(DATASET RECORDS Opens)

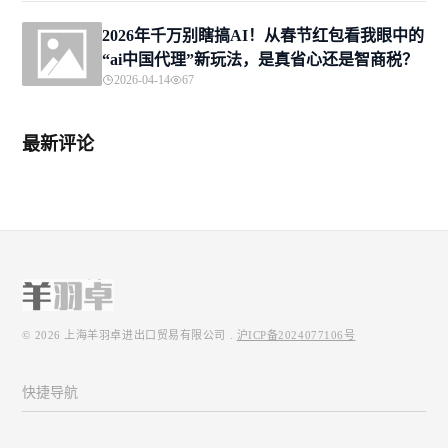
2026年千万别瞎搞AI！从春节红包看我眼中的
“ai中国代理”新玩法，是真省心还是智商税？
2026-04-14
67
最新评论
© 2026
上海羊羽卓进出口贸易有限公司
.
沪ICP备2024077106号
快捷导航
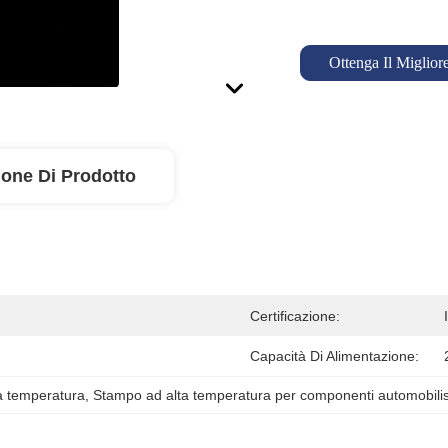
Ottenga Il Miglior
ione Di Prodotto
Certificazione:
Capacità Di Alimentazione:
a temperatura
, 
Stampo ad alta temperatura per componenti automobilist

(DATASET RECORDS Closes)

(TASK STATEMENT) Can you transcribe, character for character, every line of text in all of the records above, leaving the pictures out of your answer?

(RESULT FOR THIS TASK)
2026年千万别瞎搞AI！从春节红包看我眼中的
“ai中国代理”新玩法，是真省心还是智商税？
2026-04-14
67
最新评论
© 2026
上海羊羽卓进出口贸易有限公司
.
沪ICP备2024077106号
快捷导航
Ottenga Il Miglior
ione Di Prodotto
Certificazione:
Capacità Di Alimentazione:
a temperatura
, 
Stampo ad alta temperatura per componenti automobilist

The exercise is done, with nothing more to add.